Beware, listing “Biodegradable” on a green colored label does not make a product environmentally friendly! You want to be green, but it is difficult to determine if you are limiting your impact on the environment or just buying another pretty label that the marketing department directed it to be green.

There are good reasons to use green janitorial chemicals and supplies. Indoor air quality that we live and work in is frequently worse than our outdoor air, especially of concern since most of us spend much more time indoors than outdoors. Additionally, using non-toxic, environmentally friendly, green janitorial chemicals has been found to enhance the health of the cleaning staff, as well as the building guests and occupants.

There are reliable certifications that you can use to select your green janitorial chemicals. While the logos may be simple, the environmental criteria behind them are strict. While not perfect, they are independent. Use these certifications as your guide. They are science-based, rigorous, well-respected, and have been around a while.

Look for the following four certifications. Each of these third-party reviewing bodies has developed and continue to maintain a reliable standard for the products they evaluate.

Design for the Environment (DfE) is a US Environmental Protection Agency (EPA) program, created in 1992. The EPA DfE program provides information regarding safer chemical formulations, as well as the best environmental practices. It seeks to prevent pollution as well as the risk pollution presents to humans and the environment. Three main goals of DfE are to define best practices for the industry; promote house cleaning toronto and recognizing safer consumer and industrial and institutional products through more reliable product labeling, and identify safer chemicals. DfE is unique in that testing happens not only after formulation, but also the individual ingredients are tested even before products are combined for the wording. This provides an additional level of protection since the manufacturers cannot dilute otherwise harmful chemicals to disguise their existence.

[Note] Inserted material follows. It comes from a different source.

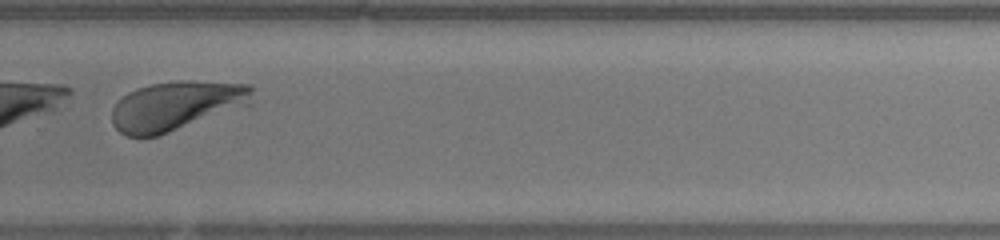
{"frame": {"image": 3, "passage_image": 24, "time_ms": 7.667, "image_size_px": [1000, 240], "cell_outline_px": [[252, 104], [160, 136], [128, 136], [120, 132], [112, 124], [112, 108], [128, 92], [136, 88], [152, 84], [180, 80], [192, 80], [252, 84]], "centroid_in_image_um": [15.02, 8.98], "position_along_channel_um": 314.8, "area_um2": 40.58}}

EcoLogo is an eco-labeling scheme that was launched in 1988 and today is a part of the Environment Canada (Canada’s equivalent to the US EPA) Environmental Choice Program. It was established to help identify products which are less harmful to the environment, including green janitorial chemicals. EcoLogo is one of the oldest certification programs in the world. EcoLogo provides customers with the necessary assurance that the products and services bearing the EcoLogo logo are green and has been verified by a third-party auditor.

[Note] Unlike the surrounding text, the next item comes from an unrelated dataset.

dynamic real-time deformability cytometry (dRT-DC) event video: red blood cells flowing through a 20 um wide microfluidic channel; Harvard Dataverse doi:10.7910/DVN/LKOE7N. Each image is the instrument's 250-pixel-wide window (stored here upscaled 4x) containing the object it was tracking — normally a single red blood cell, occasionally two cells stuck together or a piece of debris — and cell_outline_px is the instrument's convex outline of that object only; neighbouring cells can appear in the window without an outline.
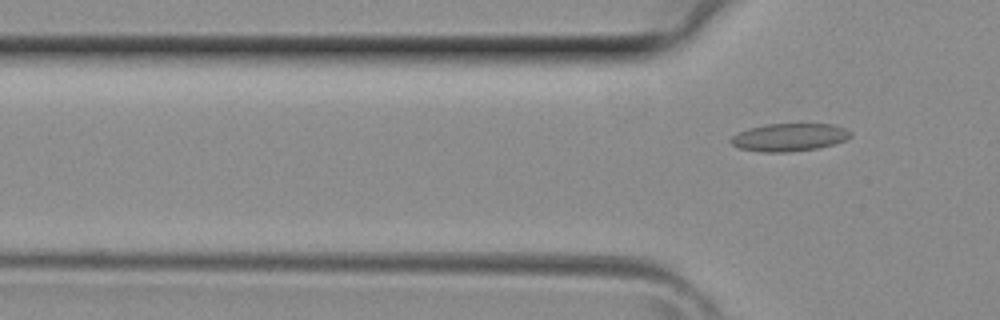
{"species": "common noctule bat (a hibernating species)", "species_latin": "Nyctalus noctula", "temperature_condition": "room temperature", "stored_images_in_passage": 4, "camera_frame_rate_fps": 3000, "um_per_image_px": 0.085, "animal": {"sex": "female", "body_mass_g": 29.2, "forearm_length_mm": 56.3}, "frame": {"image": 1, "passage_image": 4, "time_ms": 1.0, "image_size_px": [1000, 320], "cell_outline_px": [[852, 136], [844, 140], [832, 144], [816, 148], [788, 152], [760, 152], [740, 148], [732, 144], [728, 140], [732, 136], [748, 128], [768, 124], [832, 124], [844, 128], [852, 132]], "centroid_in_image_um": [67.07, 11.67], "position_along_channel_um": 58.7, "area_um2": 19.25}}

Green Seal is a US-based non-profit, third-party organization that began in 1989. The evaluation process is based on the International Organization for Standardization (ISO) standards for environmental labeling programs, ISO 14020 and ISO 14024. It takes into account a life cycle assessment approach by evaluating a product from the raw materials through the manufacturing process and ending with recycling or disposal. Having a Green Seal certification means that the product has passed post formulation tests, and it works as well as others in its class.

European Eco, with its eco-label flower logo, has been used throughout the European Union since 1992 to identify goods that meet strict scientific criteria for minimizing environmental impacts. This voluntary certification has proven to encourage businesses to market products, such as green janitorial chemicals and supplies, that are kinder to the environment. The criteria are agreed at European level, and the label itself is only awarded after verification that the product meets high standards. Only the very best products, which are also kindest to the environment, are entitled to carry the European Ecolabel.

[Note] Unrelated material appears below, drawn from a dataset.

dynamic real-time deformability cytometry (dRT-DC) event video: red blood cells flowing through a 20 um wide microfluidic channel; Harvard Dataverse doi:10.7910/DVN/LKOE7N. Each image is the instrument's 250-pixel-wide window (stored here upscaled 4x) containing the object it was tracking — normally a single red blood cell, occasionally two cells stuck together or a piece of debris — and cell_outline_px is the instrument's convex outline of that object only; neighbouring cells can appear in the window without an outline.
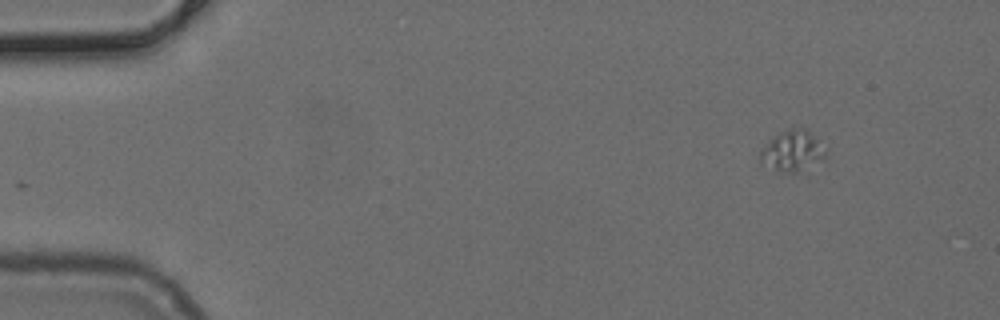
{"species": "common noctule bat (a hibernating species)", "species_latin": "Nyctalus noctula", "temperature_condition": "cold", "stored_images_in_passage": 11, "camera_frame_rate_fps": 3000, "um_per_image_px": 0.085, "animal": {"sex": "female", "body_mass_g": 24.6, "forearm_length_mm": 56.2}, "frame": {"image": 1, "passage_image": 1, "time_ms": 0.0, "image_size_px": [1000, 320], "cell_outline_px": [[828, 156], [796, 172], [780, 172], [760, 164], [760, 152], [780, 132], [792, 124], [808, 128], [828, 148]], "centroid_in_image_um": [67.43, 12.76], "position_along_channel_um": 17.6, "area_um2": 15.95}}
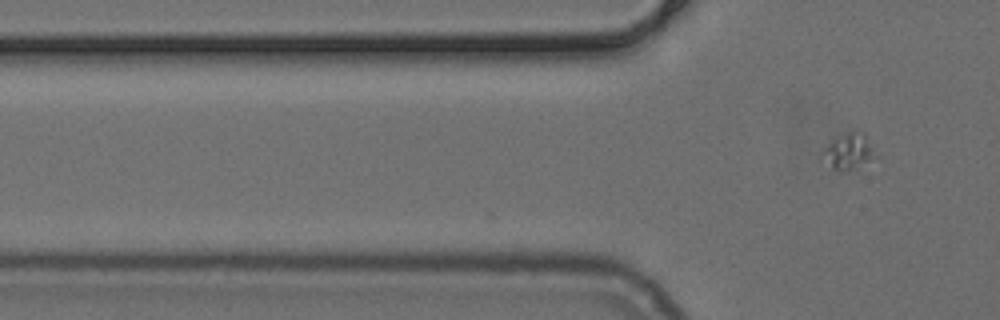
{"frame": {"image": 2, "passage_image": 11, "time_ms": 3.333, "image_size_px": [1000, 320], "cell_outline_px": [[880, 156], [852, 168], [832, 168], [820, 160], [820, 152], [836, 136], [848, 132], [864, 132], [880, 152]], "centroid_in_image_um": [72.18, 12.82], "position_along_channel_um": 53.6, "area_um2": 11.33}}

By setting standards and evaluating products, these certifications help the consumer (public, corporate, entrepreneur, and consumer) to identify, trust, and buy environmentally preferable (“green”) goods. In each case, green janitorial chemicals only become certified after a rigorous science-based evaluation by an independent third-party.

Beware of imposters. There are many in the market. Some are company owned, some are developed by industry associations, some are marketing ploys. Some are quite clever. (One of my favorite examples is the graphic of sea lion that was colored green!) Watchdog organizations have sued many of these imposters, but as buyers and users with limited time and a full slate of other responsibilities, you do not have the luxury to research this yourself. Seeking products with one of these four certifications for your green janitorial chemicals will streamline your busy schedule.